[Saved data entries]
########
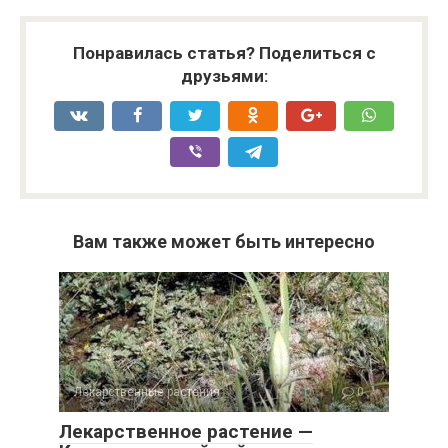
Понравилась статья? Поделиться с
друзьями:
Вам также может быть интересно
Лекарственные растения
0
Лекарственное растение —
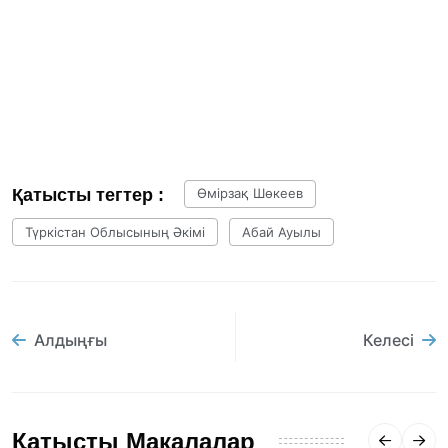
Қатысты тегтер :
Өмірзақ Шөкеев
Түркістан Облысының Әкімі
Абай Ауылы
Алдыңғы
Келесі
Қатысты Мақалалар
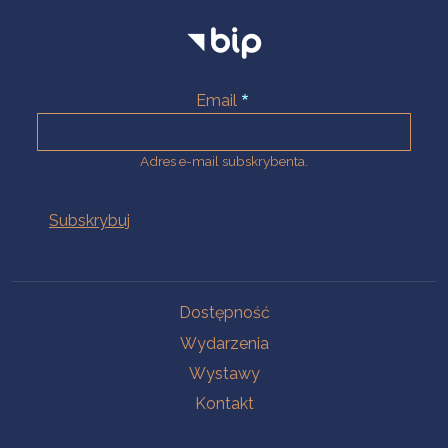
Email
Adres e-mail subskrybenta.
Na skróty
Dostępność
Wydarzenia
Wystawy
Kontakt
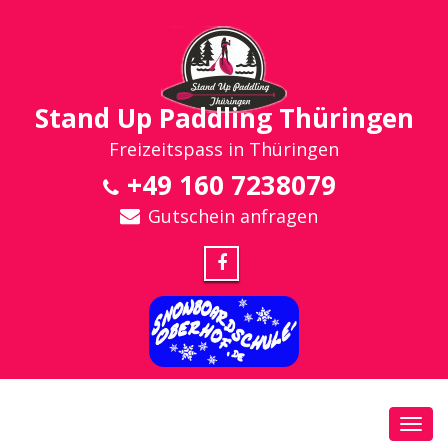
Stand Up Paddling Thüringen
Freizeitspass in Thüringen
+49 160 7238079
Gutschein anfragen
Toggl
navig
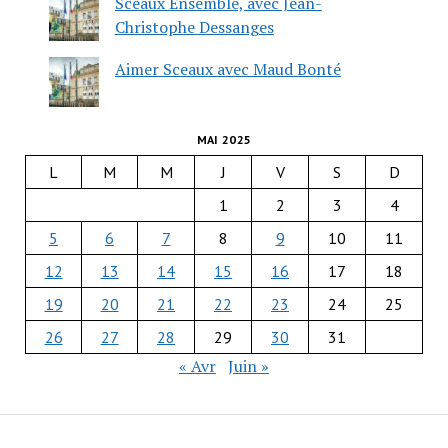
Sceaux Ensemble, avec Jean-
Christophe Dessanges
Aimer Sceaux avec Maud Bonté
MAI 2025
L
M
M
J
V
S
D
1
2
3
4
5
6
7
8
9
10
11
12
13
14
15
16
17
18
19
20
21
22
23
24
25
26
27
28
29
30
31
« Avr
Juin »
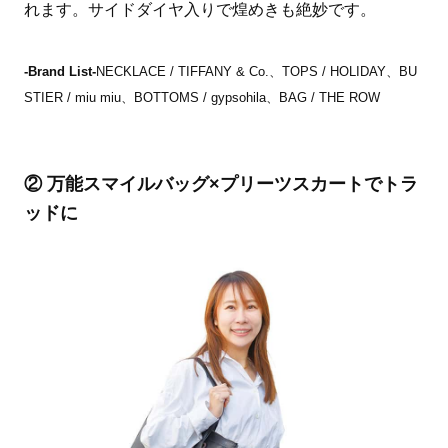
れます。サイドダイヤ入りで煌めきも絶妙です。
-Brand List-
NECKLACE / TIFFANY & Co.、TOPS / HOLIDAY、BU
STIER / miu miu、BOTTOMS / gypsohila、BAG / THE ROW
② 万能スマイルバッグ×プリーツスカートでトラ
ッドに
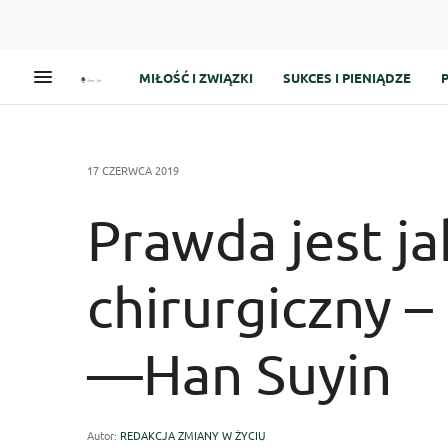
MIŁOŚĆ I ZWIĄZKI
SUKCES I PIENIĄDZE
17 CZERWCA 2019
Prawda jest ja
chirurgiczny – 
—Han Suyin
Autor:
REDAKCJA ZMIANY W ŻYCIU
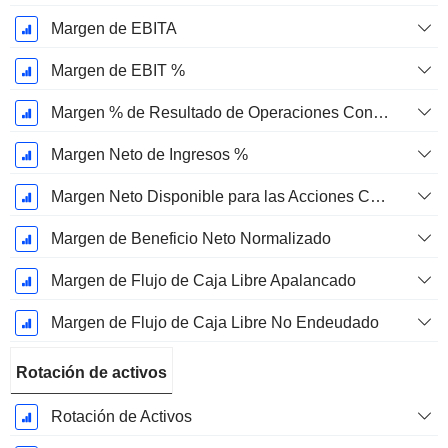
Margen de EBITA
Margen de EBIT %
Margen % de Resultado de Operaciones Continuas
Margen Neto de Ingresos %
Margen Neto Disponible para las Acciones Comunes %
Margen de Beneficio Neto Normalizado
Margen de Flujo de Caja Libre Apalancado
Margen de Flujo de Caja Libre No Endeudado
Rotación de activos
Rotación de Activos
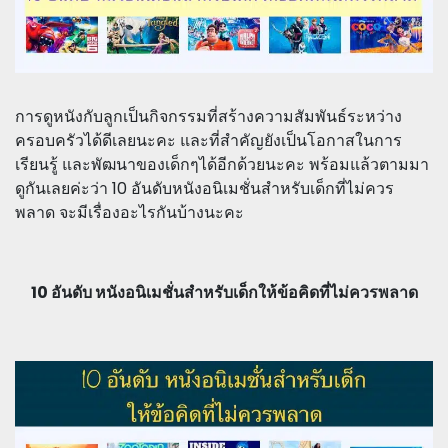
การดูหนังกับลูกเป็นกิจกรรมที่สร้างความสัมพันธ์ระหว่าง
ครอบครัวได้ดีเลยนะคะ และที่สำคัญยังเป็นโอกาสในการ
เรียนรู้ และพัฒนาของเด็กๆได้อีกด้วยนะคะ พร้อมแล้วตามมา
ดูกันเลยค่ะว่า 10 อันดับหนังอนิเมชั่นสำหรับเด็กที่ไม่ควร
พลาด จะมีเรื่องอะไรกันบ้างนะคะ
10 อันดับ หนังอนิเมชั่นสำหรับเด็กให้ข้อคิดที่ไม่ควรพลาด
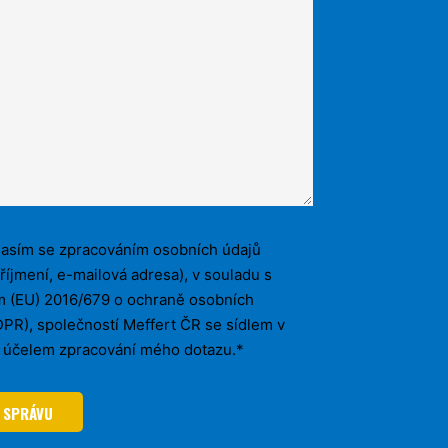
asím se zpracováním osobních údajů
říjmení, e-mailová adresa), v souladu s
m (EU) 2016/679 o ochraně osobních
PR), společností Meffert ČR se sídlem v
a účelem zpracování mého dotazu.*
 SPRÁVU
########
- [What to produce]
Copy the text of every record above word for word, and leave out the picture markers.

- [Answer area]
Понравилась статья? Поделиться с
друзьями:
Вам также может быть интересно
Лекарственные растения
0
Лекарственное растение —
Қатысты тегтер :
Өмірзақ Шөкеев
Түркістан Облысының Әкімі
Абай Ауылы
Алдыңғы
Келесі
Қатысты Мақалалар
Email
Adres e-mail subskrybenta.
Na skróty
Dostępność
Wydarzenia
Wystawy
Kontakt
Stand Up Paddling Thüringen
Freizeitspass in Thüringen
+49 160 7238079
Gutschein anfragen
Toggl
navig
Sceaux Ensemble, avec Jean-
Christophe Dessanges
Aimer Sceaux avec Maud Bonté
MAI 2025
L
M
M
J
V
S
D
1
2
3
4
5
6
7
8
9
10
11
12
13
14
15
16
17
18
19
20
21
22
23
24
25
26
27
28
29
30
31
« Avr
Juin »
れます。サイドダイヤ入りで煌めきも絶妙です。
-Brand List-
NECKLACE / TIFFANY & Co.、TOPS / HOLIDAY、BU
STIER / miu miu、BOTTOMS / gypsohila、BAG / THE ROW
② 万能スマイルバッグ×プリーツスカートでトラ
ッドに
MIŁOŚĆ I ZWIĄZKI
SUKCES I PIENIĄDZE
17 CZERWCA 2019
Prawda jest ja
chirurgiczny – 
—Han Suyin
Autor:
REDAKCJA ZMIANY W ŻYCIU
Margen de EBITA
Margen de EBIT %
Margen % de Resultado de Operaciones Continuas
Margen Neto de Ingresos %
Margen Neto Disponible para las Acciones Comunes %
Margen de Beneficio Neto Normalizado
Margen de Flujo de Caja Libre Apalancado
Margen de Flujo de Caja Libre No Endeudado
Rotación de activos
Rotación de Activos
การดูหนังกับลูกเป็นกิจกรรมที่สร้างความสัมพันธ์ระหว่าง
ครอบครัวได้ดีเลยนะคะ และที่สำคัญยังเป็นโอกาสในการ
เรียนรู้ และพัฒนาของเด็กๆได้อีกด้วยนะคะ พร้อมแล้วตามมา
ดูกันเลยค่ะว่า 10 อันดับหนังอนิเมชั่นสำหรับเด็กที่ไม่ควร
พลาด จะมีเรื่องอะไรกันบ้างนะคะ
10 อันดับ หนังอนิเมชั่นสำหรับเด็กให้ข้อคิดที่ไม่ควรพลาด
asím se zpracováním osobních údajů
říjmení, e-mailová adresa), v souladu s
m (EU) 2016/679 o ochraně osobních
PR), společností Meffert ČR se sídlem v
a účelem zpracování mého dotazu.*
 SPRÁVU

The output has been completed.